──────── Extracted material ────────
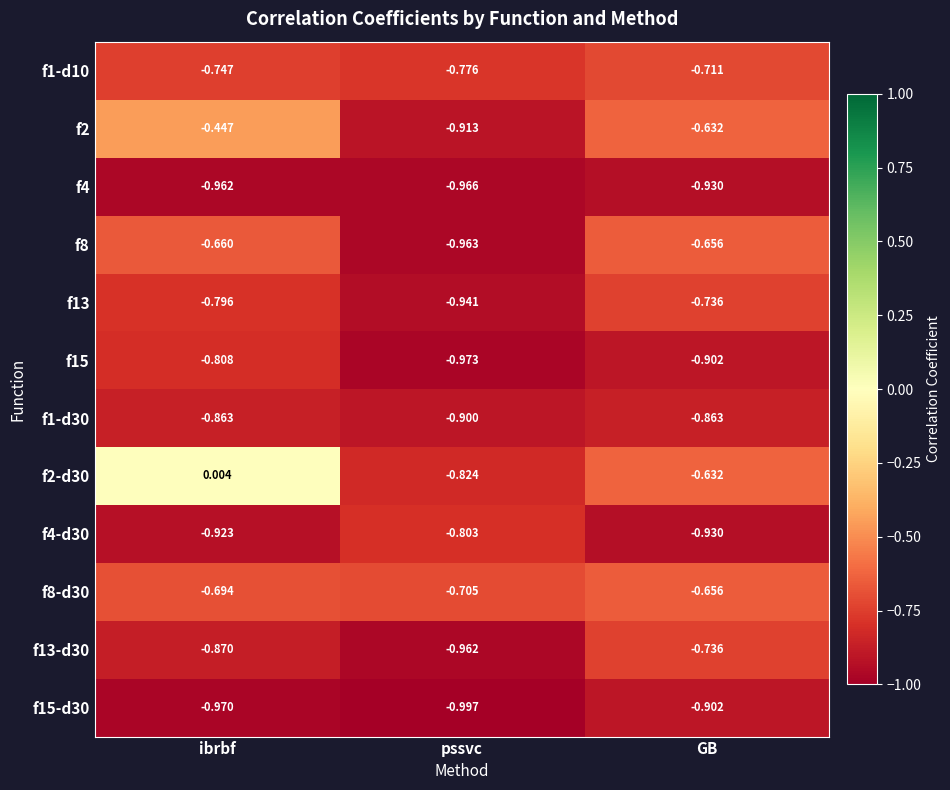

Is the value of f8 at GB greater than the value of f15-d30 at GB?

Yes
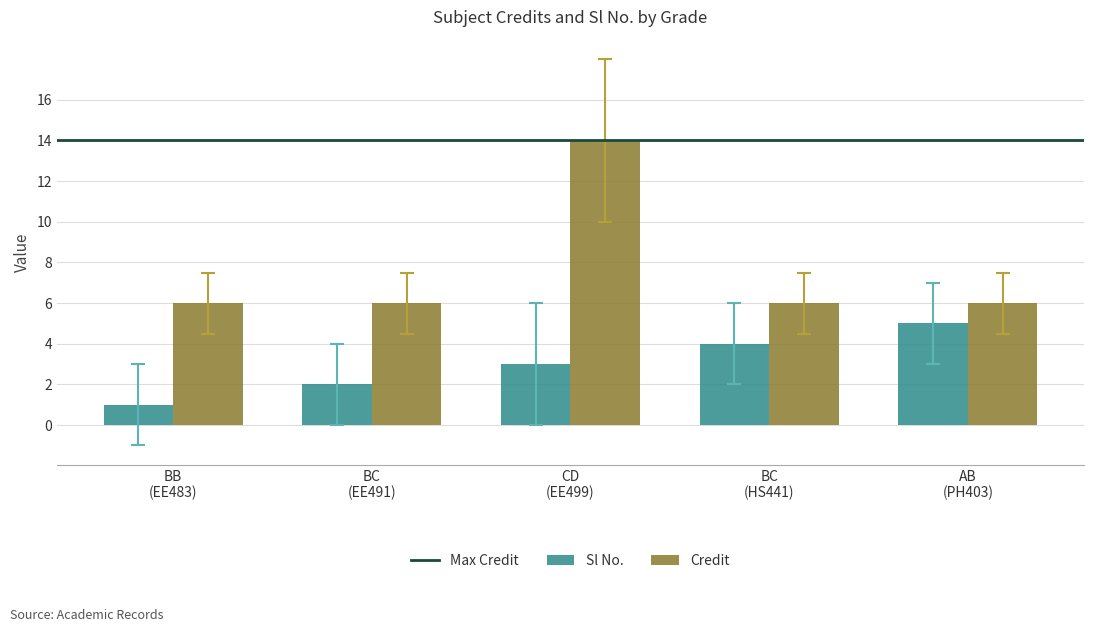

Which series has the largest range (max minus min)?

Credit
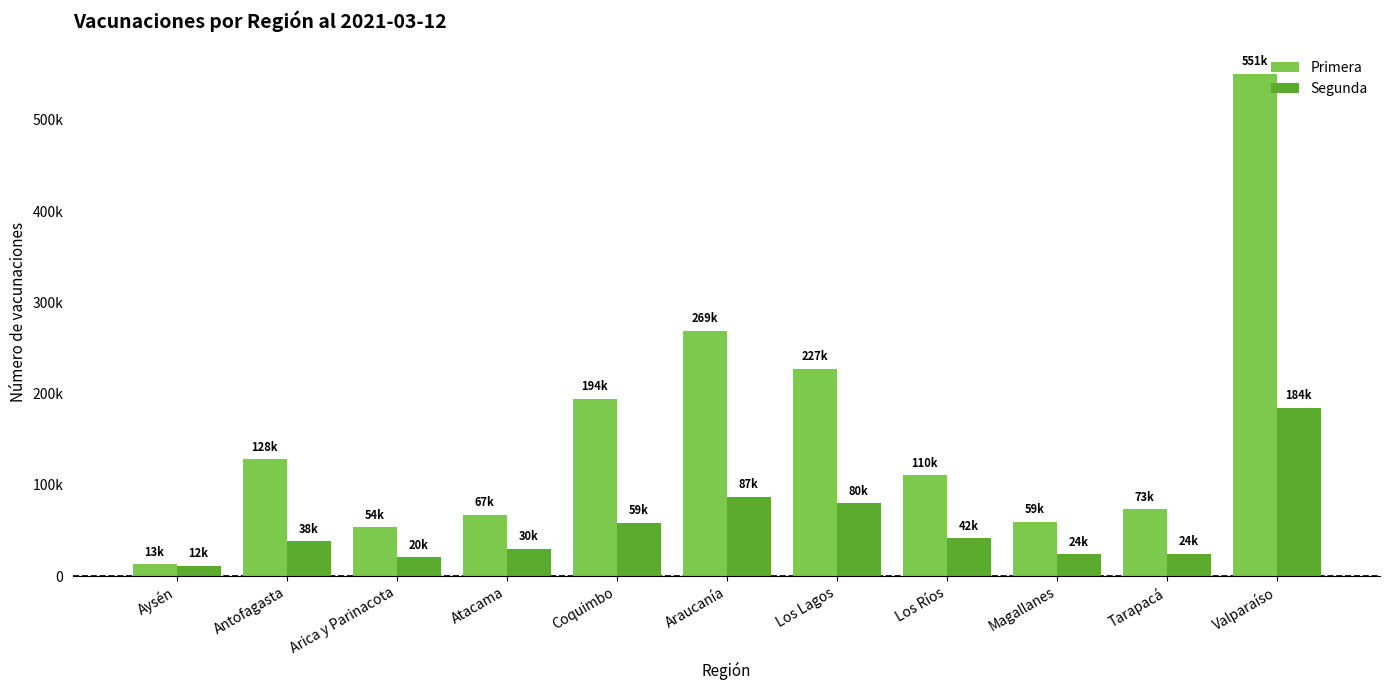

What are all the series names shown in the legend?

Primera, Segunda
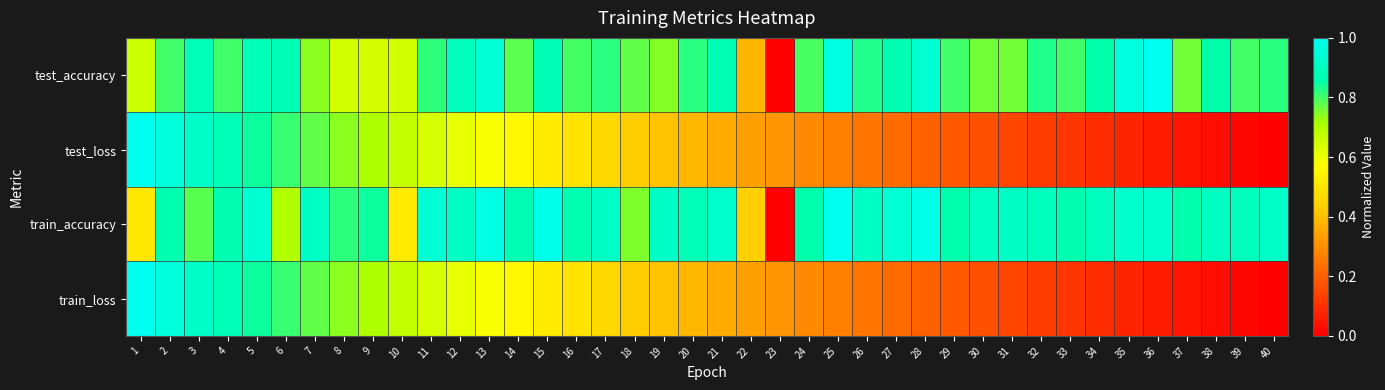

Which series has the largest range (max minus min)?

test_accuracy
────────
> [What is expected] Copy the listing above word for word, leaving out the pictures.

> [Response]
Is the value of f8 at GB greater than the value of f15-d30 at GB?

Yes

Which series has the largest range (max minus min)?

Credit

What are all the series names shown in the legend?

Primera, Segunda

Which series has the largest range (max minus min)?

test_accuracy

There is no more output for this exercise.